◆ Prompt 1
Translate this sentence from the passage into Spanish: "My sexuality very much defines me, and I would appreciate it staying that way."
◆ Prompt 2
Quote the passage word for word, from "Next, I uploaded" up to and including "abandoned my channel.".

◆ Passage
* * * * *
Every month I say to him, when the notification comes up in my FetLife group, “We should go to the munch this month”. Sometimes, he’ll be working and the hesitance is understandable. Other times, he won’t be working – but again, the understanding for my desire went out the window…

I have never wanted to attend munches on my own, not initially anyways. I’m not opposed to doing it alone, it’s just…

This is always such a hard thing for me to explain. When I’m going to a munch, I look at that as exploring my sexuality, even though often times there is no sexual exploration involved. But I don’t look as my sexuality that as something that I can pack up and shut down for the night, it’s a thing that I carry with me everywhere I go. My sexuality very much defines me, and I would appreciate it staying that way. I have no intention of extracting my sexuality from any part of my identity, for any reason, at any time.

So, when I go to a munch, the only real place in the world where I can just hang out with people without worrying about the parts of my identity that the world/society deems deviant, I want to share that freedom with my partner. I want to share that most primal and most authentic part of myself with my partner. It’s very much about exploring my sexuality, my identity, me.

And if I were single, maybe I’d be interested in going it alone. I don’t know that for sure one way or another, because I’m not single and I haven’t been truly single for huge portions of my adult life. But as a person in a monogamous relationship, I want to explore my sexuality with my partner, and so going to a munch (as innocent as it is) can, in many ways, feel like cheating when you go it alone. Again, I don’t know this for hard fact, but it is what deters me from doing it… If that makes any sense?!?

Ideally, The Boyfriend and I would make it a priority to attend a munch every single month. I understand that this is not always possible due to work and it’s even hard when thinking about kids, but even if we just went every couple of months. If he can’t come, it would be nice if I still got to go. For that, I think I’d need a dedicated munch buddy or something…

TO DO: YouTube…

I’ve always been on YouTube… I’ve always had a channel in one incarnation or another, I’ve always been on YouTube, but I’ve never really stayed on YouTube… And I really have always wanted that to change and over the last couple of months, that desire just keeps growing stronger and stronger. Tonight, it is nagging me very loudly…

I don’t remember when it was that I first joined YouTube, but it was a really long time ago. I initially signed up thinking I wanted to be able to easily save all the videos I was watching and loving. This was way back in the day when I watched a lot of YouTube. Then, when I realized you could upload stuff to YouTube, it didn’t take me long to jump on that bandwagon.

I’m pretty sure my first real-live video on YouTube (which I think I later deleted and only recently recovered from Facebook where I had also uploaded it) was of my then year old daughter Kaeidyn freaking out that I should play “Daddy’s Getting Married” by Bif Naked on the guitar, as I was playing it. Once she realizes, she goes crazy. This was that video:

Next, I uploaded some more guitar playing and eventually deleted my original channel and all the great videos I had amassed doing that (although it was probably only about 13). I came back a few years later with a couple more guitar covers and a few piano covers and a couple videos the kids had made or whatever and then basically just abandoned my channel.
* * * * *
(Saved entries)
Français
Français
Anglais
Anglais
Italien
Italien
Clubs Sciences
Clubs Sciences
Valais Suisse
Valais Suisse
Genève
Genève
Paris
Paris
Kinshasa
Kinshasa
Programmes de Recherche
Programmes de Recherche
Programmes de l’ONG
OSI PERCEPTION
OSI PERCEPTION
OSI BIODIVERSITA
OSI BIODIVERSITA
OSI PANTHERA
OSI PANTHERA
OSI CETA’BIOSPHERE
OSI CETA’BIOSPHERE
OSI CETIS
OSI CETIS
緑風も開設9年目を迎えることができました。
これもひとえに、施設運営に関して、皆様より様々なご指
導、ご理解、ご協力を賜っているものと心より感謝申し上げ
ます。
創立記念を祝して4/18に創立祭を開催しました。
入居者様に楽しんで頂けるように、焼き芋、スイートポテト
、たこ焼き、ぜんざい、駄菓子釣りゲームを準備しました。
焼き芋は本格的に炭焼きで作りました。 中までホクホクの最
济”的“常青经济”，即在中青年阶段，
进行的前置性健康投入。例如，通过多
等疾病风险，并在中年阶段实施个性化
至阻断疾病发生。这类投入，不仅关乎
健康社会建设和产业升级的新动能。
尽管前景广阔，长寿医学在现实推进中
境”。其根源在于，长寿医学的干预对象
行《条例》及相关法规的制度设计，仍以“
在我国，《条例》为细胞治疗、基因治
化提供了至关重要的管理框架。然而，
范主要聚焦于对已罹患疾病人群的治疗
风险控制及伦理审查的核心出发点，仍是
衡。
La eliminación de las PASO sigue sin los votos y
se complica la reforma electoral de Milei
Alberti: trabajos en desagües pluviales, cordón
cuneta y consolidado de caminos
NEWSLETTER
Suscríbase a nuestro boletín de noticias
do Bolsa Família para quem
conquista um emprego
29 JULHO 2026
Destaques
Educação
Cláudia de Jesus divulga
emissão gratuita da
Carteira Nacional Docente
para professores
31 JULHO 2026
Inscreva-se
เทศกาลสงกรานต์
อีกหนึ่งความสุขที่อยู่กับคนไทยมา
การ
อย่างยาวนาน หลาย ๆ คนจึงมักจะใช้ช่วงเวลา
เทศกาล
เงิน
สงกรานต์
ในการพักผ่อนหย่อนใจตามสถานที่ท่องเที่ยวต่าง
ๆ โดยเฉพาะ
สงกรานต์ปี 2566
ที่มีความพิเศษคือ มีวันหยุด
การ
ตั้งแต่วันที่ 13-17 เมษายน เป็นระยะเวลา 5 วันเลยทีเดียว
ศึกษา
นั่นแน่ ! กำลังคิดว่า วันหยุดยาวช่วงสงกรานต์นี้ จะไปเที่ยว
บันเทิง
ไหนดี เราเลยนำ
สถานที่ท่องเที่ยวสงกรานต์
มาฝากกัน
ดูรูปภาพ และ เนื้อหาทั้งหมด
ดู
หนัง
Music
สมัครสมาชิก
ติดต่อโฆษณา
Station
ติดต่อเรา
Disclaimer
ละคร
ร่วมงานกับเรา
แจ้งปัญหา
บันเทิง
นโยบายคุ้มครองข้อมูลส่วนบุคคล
* * * * *
◆ Output 1
Mi sexualidad me define en gran medida, y me gustaría que siguiera siendo así.

◆ Output 2
Next, I uploaded some more guitar playing and eventually deleted my original channel and all the great videos I had amassed doing that (although it was probably only about 13). I came back a few years later with a couple more guitar covers and a few piano covers and a couple videos the kids had made or whatever and then basically just abandoned my channel.